Access to computers, libraries and other media have significant effects on test scores and college-going rates.

Pawlenty doesn't expect this to go anywhere. He expects it to bring light to his work in education, and to force DFLers into voting (or speaking out) against "more funding for classrooms."

He's no dummy, but he is insincere.

 
At 6:13 PM, January 10, 2006, Anonymous Lynnell Mickelsen said...

This is Mary Cecconi's take on Guv. 70 percent solution. Cecconi, a former member of the Stillwater School Board, is on staff of Parents United For Public Schools, a non-partisan group of parents. I'm a member. And Mary Cecconi is one smart chick.

Anyuhow, here's her take:

The 70% Game
Last year, you might remember that legislation was introduced to mandate that schools use 65% of their funds “in the classroom.” The legislation went nowhere. This idea reemerged Monday, January 9, at a press conference held by Governor Pawlenty.
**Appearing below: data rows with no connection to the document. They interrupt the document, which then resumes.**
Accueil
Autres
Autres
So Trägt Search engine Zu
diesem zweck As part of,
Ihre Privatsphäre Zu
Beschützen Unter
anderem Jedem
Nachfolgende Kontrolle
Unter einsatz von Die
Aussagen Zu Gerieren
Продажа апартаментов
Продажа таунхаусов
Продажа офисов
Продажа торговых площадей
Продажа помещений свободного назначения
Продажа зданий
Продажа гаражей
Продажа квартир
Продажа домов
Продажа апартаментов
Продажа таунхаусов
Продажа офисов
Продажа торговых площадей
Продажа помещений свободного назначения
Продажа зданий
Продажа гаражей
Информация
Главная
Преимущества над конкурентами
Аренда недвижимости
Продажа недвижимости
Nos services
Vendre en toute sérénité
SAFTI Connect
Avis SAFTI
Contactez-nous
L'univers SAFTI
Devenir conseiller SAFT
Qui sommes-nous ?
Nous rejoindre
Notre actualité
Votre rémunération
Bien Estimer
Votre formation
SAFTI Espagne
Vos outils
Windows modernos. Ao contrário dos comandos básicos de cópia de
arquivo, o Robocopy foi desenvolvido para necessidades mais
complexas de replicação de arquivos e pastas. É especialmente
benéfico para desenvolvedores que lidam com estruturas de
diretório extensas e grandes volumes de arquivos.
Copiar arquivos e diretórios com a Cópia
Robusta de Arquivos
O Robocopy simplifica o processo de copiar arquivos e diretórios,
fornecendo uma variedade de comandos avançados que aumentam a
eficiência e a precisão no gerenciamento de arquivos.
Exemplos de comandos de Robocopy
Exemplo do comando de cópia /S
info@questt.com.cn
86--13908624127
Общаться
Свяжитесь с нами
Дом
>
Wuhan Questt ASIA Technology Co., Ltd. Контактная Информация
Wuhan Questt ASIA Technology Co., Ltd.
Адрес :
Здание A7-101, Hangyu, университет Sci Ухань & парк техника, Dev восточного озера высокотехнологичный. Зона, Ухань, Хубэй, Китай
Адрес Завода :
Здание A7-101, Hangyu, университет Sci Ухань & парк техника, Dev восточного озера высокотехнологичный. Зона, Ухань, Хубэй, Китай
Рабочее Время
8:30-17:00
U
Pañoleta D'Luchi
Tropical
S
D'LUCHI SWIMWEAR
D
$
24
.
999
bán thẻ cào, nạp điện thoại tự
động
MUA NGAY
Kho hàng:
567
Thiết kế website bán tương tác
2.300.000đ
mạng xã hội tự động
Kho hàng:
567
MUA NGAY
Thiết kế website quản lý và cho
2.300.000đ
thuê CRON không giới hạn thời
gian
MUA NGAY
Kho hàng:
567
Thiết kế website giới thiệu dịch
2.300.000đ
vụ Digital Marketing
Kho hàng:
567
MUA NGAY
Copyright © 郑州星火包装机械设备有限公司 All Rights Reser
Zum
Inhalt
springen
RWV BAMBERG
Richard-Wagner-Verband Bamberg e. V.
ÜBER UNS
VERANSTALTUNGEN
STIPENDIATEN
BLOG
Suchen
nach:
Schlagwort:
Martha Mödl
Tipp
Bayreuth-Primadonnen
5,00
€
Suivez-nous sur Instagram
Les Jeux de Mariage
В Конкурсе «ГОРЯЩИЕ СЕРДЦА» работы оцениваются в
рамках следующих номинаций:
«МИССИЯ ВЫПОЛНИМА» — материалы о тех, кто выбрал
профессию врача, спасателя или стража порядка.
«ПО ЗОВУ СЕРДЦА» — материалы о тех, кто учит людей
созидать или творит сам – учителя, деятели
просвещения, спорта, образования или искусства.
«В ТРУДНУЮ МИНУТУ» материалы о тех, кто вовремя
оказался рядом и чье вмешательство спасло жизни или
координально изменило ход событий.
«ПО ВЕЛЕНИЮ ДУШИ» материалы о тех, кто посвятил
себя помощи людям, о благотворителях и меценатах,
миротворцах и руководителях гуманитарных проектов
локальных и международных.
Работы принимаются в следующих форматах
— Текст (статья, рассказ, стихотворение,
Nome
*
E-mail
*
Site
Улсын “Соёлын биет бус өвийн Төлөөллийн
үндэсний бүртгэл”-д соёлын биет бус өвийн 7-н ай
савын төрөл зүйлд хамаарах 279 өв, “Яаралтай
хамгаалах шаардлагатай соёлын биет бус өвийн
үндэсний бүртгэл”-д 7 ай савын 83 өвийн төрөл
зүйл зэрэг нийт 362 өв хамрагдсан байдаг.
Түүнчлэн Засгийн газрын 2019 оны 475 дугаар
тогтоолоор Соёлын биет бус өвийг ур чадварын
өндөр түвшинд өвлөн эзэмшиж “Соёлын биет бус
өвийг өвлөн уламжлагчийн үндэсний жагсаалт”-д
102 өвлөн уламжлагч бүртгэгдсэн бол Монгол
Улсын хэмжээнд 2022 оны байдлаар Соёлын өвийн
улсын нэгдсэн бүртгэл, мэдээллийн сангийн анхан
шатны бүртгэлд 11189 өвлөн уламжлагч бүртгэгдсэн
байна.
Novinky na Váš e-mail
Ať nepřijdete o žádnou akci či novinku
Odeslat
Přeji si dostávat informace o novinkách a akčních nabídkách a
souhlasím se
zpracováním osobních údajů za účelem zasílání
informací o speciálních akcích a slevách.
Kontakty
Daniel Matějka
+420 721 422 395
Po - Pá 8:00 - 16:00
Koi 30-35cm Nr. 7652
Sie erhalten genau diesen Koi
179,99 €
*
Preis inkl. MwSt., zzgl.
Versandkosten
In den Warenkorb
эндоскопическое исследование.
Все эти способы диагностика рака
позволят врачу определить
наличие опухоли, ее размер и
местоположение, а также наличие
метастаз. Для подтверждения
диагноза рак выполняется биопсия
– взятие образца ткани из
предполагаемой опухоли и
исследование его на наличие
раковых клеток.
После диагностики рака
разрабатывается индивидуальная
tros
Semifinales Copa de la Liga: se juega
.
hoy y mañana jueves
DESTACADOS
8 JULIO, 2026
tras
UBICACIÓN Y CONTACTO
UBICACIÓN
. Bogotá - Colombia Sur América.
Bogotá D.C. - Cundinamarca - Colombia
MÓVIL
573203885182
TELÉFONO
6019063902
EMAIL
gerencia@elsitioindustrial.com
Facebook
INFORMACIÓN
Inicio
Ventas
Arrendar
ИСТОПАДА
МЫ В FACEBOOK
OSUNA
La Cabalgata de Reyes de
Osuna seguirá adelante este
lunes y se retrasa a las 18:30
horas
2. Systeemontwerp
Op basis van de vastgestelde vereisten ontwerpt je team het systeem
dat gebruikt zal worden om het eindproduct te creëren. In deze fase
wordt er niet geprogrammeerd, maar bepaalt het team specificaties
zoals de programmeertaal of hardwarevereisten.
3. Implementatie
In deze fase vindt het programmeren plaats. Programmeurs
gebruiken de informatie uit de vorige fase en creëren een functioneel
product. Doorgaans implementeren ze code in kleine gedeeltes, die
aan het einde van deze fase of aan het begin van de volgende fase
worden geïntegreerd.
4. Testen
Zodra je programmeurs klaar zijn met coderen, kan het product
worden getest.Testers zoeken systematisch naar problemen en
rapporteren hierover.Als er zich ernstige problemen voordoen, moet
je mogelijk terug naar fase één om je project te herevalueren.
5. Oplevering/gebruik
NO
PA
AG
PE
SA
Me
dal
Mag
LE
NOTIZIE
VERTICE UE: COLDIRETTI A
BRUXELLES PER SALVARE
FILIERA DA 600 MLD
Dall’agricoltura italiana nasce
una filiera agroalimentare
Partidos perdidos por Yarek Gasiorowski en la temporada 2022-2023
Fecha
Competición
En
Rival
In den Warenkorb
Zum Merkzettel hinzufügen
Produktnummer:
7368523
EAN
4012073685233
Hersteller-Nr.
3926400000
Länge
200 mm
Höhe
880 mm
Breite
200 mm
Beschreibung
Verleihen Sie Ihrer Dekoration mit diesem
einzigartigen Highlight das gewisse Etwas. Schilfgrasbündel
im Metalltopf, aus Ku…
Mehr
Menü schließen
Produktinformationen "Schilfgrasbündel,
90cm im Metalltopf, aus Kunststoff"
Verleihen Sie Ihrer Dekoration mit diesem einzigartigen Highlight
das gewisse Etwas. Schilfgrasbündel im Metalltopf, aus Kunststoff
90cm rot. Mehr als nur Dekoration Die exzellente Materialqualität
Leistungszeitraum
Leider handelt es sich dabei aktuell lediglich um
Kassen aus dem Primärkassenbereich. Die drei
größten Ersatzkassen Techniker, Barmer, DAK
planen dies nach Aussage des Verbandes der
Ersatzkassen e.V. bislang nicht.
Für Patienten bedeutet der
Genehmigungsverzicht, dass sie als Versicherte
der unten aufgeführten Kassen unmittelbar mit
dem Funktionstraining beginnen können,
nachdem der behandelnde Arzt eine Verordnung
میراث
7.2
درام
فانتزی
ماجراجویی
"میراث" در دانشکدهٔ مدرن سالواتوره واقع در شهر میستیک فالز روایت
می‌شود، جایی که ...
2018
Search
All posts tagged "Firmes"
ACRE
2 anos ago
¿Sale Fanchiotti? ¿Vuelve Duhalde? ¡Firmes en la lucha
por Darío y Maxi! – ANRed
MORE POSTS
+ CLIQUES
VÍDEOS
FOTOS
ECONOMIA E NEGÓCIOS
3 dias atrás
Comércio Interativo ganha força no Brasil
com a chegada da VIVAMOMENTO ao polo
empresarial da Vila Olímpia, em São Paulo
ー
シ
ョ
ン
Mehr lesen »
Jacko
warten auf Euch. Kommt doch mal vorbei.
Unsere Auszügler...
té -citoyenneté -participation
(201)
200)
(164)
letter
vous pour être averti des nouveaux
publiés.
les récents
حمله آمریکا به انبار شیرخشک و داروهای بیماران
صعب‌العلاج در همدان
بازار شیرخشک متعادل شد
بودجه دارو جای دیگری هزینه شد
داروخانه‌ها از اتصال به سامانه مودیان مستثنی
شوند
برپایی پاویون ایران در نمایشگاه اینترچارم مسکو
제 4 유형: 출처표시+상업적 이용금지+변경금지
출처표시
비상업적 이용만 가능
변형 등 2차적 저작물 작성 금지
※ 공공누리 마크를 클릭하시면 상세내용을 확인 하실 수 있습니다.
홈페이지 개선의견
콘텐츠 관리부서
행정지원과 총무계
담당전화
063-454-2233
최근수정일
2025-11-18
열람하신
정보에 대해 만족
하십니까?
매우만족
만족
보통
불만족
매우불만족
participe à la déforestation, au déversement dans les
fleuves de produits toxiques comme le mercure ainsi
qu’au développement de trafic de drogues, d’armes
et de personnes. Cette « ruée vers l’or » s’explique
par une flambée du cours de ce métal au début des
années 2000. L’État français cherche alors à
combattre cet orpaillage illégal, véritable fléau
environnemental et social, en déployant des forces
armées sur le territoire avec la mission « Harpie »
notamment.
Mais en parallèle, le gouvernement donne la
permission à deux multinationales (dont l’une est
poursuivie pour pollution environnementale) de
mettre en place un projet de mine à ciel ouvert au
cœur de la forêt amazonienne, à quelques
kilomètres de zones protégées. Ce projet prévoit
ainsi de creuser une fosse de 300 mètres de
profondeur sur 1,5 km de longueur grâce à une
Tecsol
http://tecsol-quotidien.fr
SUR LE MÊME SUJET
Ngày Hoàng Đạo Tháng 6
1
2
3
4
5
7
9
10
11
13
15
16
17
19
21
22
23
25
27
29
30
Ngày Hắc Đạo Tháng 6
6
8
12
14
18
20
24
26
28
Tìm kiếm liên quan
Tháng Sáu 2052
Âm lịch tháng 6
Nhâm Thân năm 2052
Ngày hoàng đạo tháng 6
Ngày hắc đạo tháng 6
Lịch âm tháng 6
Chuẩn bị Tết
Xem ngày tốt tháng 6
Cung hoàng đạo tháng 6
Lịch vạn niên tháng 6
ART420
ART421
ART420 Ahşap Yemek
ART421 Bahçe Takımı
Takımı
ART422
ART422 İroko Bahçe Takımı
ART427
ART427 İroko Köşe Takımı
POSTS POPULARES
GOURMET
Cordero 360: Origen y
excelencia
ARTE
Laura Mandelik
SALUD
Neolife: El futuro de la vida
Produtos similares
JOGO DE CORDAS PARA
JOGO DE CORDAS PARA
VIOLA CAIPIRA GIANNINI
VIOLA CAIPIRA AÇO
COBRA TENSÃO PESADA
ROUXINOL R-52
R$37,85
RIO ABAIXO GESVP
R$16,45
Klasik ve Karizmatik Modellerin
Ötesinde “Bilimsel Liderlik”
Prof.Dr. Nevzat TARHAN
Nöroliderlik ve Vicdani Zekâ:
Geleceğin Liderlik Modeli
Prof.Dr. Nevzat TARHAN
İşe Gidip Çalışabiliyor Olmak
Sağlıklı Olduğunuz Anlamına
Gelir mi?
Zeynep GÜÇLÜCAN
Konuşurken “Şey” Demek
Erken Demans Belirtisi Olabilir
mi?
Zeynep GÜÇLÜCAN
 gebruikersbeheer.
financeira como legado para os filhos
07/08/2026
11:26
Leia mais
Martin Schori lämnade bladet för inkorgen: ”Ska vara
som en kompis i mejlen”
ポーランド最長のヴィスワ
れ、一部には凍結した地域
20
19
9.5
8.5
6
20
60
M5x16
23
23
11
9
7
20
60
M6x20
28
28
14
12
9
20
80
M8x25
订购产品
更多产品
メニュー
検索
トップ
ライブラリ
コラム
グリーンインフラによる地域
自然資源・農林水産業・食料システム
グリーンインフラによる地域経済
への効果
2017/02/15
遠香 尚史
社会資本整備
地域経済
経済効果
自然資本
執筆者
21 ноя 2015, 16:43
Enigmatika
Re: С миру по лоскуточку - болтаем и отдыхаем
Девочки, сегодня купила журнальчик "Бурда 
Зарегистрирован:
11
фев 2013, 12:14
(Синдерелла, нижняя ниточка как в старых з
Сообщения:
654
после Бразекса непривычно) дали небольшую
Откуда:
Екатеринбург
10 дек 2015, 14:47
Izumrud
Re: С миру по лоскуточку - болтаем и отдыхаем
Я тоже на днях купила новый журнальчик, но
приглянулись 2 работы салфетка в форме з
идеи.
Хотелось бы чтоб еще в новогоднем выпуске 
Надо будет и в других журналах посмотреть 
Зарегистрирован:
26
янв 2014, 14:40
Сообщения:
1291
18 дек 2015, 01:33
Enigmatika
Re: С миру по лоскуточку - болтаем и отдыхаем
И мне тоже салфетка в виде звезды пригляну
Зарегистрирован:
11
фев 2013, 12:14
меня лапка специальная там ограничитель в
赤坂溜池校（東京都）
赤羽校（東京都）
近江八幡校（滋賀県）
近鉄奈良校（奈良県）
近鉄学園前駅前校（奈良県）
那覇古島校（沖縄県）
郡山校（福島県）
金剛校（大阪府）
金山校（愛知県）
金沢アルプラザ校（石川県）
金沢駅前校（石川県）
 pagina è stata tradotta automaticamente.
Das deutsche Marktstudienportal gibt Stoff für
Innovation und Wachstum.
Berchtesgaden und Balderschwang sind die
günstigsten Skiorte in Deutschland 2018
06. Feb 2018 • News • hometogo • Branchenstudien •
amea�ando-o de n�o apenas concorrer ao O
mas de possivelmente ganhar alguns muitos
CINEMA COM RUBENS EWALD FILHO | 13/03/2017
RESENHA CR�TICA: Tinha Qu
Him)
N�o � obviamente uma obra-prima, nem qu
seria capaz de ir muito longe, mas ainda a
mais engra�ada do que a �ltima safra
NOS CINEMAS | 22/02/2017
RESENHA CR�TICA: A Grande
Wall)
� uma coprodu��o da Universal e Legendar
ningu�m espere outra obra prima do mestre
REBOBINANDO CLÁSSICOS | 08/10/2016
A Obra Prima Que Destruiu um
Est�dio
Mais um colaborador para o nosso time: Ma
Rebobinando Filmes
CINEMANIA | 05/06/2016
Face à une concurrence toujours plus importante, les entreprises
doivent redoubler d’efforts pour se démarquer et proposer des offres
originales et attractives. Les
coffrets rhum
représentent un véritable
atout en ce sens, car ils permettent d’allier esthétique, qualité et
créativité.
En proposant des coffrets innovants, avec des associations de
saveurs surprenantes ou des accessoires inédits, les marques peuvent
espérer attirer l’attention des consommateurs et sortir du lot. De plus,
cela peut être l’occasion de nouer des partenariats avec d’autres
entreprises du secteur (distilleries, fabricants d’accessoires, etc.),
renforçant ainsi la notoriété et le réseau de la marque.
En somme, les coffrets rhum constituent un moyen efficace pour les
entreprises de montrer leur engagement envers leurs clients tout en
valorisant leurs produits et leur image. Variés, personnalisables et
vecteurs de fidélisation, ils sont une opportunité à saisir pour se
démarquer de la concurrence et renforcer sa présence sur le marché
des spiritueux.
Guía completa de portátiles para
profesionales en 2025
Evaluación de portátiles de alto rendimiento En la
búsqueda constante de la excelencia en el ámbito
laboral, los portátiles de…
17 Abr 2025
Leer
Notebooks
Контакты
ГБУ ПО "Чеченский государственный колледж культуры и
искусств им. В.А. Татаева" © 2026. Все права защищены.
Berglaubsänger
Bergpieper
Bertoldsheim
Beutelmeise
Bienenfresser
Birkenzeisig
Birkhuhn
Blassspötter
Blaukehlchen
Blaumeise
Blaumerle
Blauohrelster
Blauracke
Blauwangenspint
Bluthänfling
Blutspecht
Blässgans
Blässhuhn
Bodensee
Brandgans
This idea may sound great, but like any other top down, unfunded mandate, it warrants investigation. First, using the definitions that the Governor demands, on average school districts in Minnesota already spend 69.2% “in the classroom.” This may be why the 65% legislation that is being attempted in many states, from a group called First Class Education, has been upped to 70% in Minnesota.

Let’s take a look at what the Governor calls “in the classroom.” According to his press release, “Non-classroom expenditures would include district and school administration and support services, operations and maintenance, staff development, pupil and instructional support services….” Now, it appears that that means the lights, heat, the very schools our children attend, teacher training, and librarians are not essential to the education of our children. So where are the kids supposed to learn? And what are the teachers supposed to be teaching? And why not just turn the lights and the heat off now? It was inferred that this was a way to increase school funding by $112 million—really?

And even under these definitions Minnesota spends more on classroom instruction than any other state according to a Standard and Poor’s Report out this last summer. The following are excerpts from the report:

“Interestingly, the 65 Percent Solution comes at a time when many education reform initiatives place their emphasis on measurable student outcomes, as opposed to financial inputs. Yet, the 65 Percent Solution is an input-driven initiative, without any measurable outcome, such as a quantified achievement goal or targeted return on resources. This raises the question of whether there is empirical evidence that allocating more money to instruction will necessarily result in higher student achievement.”

“Minnesota had by far the greatest percentage of districts that already allocate at least 65% of their operating budgets to instruction. Thus, the state is a prime test case for examining the relationship between spending allocations and student performance in detail.”

“Just as there is no observable relationship between spending more than 65% on instruction and high student performance, there is also no significant correlation between spending any minimum percentage on instruction and student performance.…For example, five districts in Minnesota spent 57.1% of their operating budgets on instruction. Student proficiency rates among those five districts ranged from 66.1% to 82%.”

“In sum, the data show that there is no minimum instructionalspending allocation that necessarily produces higher student achievement. However, these findings do not suggest that ‘money doesn’t matter’, or that school districts should not dedicate as much of their resources as possible to the classroom. This is a laudable goal, but the percentage allocated to instruction may need to vary from one district to another for legitimate reasons. “ --School Matters, A Service of Standard and Poor’s

 
At 10:47 AM, January 11, 2006, Blogger Kevin from Minneapolis said...

LMAO at non-partisan and Mary Cecconi in the same sentence.

She stood with the DFL last year when it announced it's (unfunded) education plan and said the following:

"I know that for parents, we don't want to look back and see that our children's futures were sacrificed for some ill-advised pledge to a powerful special interest group."

But then again I can see your point. Nonpartisan means "agree with the DFL" so then, ya, I suppose she is nonpartisan.